食料品では農産品は葉物を中心に大よそ堅調だが、きのこやはくさいなど鍋もの系は鈍い動き。いちごやカットフルーツなどの軟調さも先月から変わらず。畜産品は牛豚鶏、さらに鶏卵も合わせ好調だが、ハム・ソーセージのような加工品の動きは鈍い(先月からの継続)。水産品はカキやかに、しらすなどが軟調だが、それ以外は大よそ好調。惣菜はお弁当やお寿司まで含め、リリース上に記載されたすべての品目が堅調で、軟調なものは特に掲示されず、全般的に良い動きを示している(今回月で4か月連続)。その他の食品では麺類や冷凍食品、米などが不調、その他はヨーグルトや乳酸飲料、アイスクリームなどが好調。畜産品や惣菜は同じような好調さがこの数か月続いており、気温などの外部要因に影響を受けにくい消費動向を示している感がある。

衣料品では中旬以降の気温低下を受けてか、コートやスーツ、ジャケット、カーディガンなどが好調。マフラー、帽子、手袋なども良く売れた。ただし子供服やベビー用品などは軟調。住関品では男児向け玩具や文具が不調。一方で医薬品や化粧品、カイロなどはそれなりに良く動いた。一方で炊飯器や液晶テレビ、レコーダーなどの動きは鈍い。またペット用品や電動アシスト自転車なども良く動いた。

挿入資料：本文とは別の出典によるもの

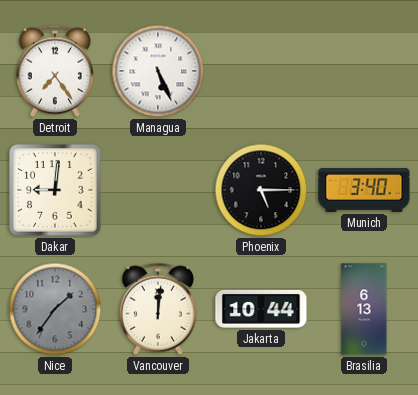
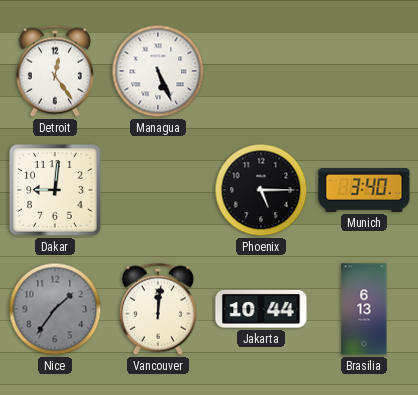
Detroit: 7:24 -> 12:24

前年同月時点では全体はマイナス1.7%、食料品・衣料品・住関品はそれぞれプラス0.9%・マイナス10.5%・マイナス5.5%を示していた。今回月はその反動で、食料品は足を引っ張られ、衣料品と住関品は底上げされる形になる。その点を考慮すると、食料品は堅調、衣料品と住関品は反動の領域を抜け出ていないと解釈してよいだろう。

一方、「その他」項目は前月から続き軟調さを示し、マイナス6.5%。旅行関係やチケット販売などが他の業種(多分にインターネット経由やコンビニ販売だろう)に奪われ、回復が難しい状態にあることがうかがえる。前年同月時点でプラス0.5%だったことから、その反動による下げもいくぶんあるが、大した影響は与えていない。サービス部門と合わせ、中期的な軟調さが見て取れる。

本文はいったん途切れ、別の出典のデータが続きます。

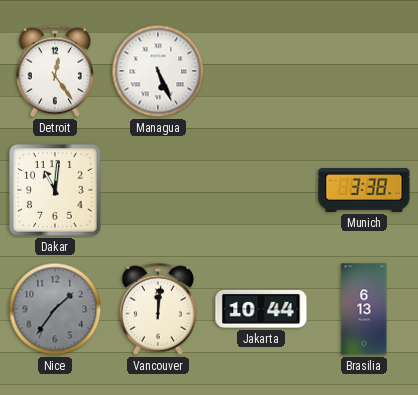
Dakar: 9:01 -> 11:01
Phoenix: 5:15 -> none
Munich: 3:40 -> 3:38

次回計測月となる2016年2月分の比較対象となる2015年2月は、食料品も合わせ「その他」以外の全項目でマイナス値を示しており、その反動による底上げが生じることになる。食料品はこの数か月良い数字が出ているので不安要素は無いが、衣料品と住関品は反動も合わせプラスを見せることができるだろうか。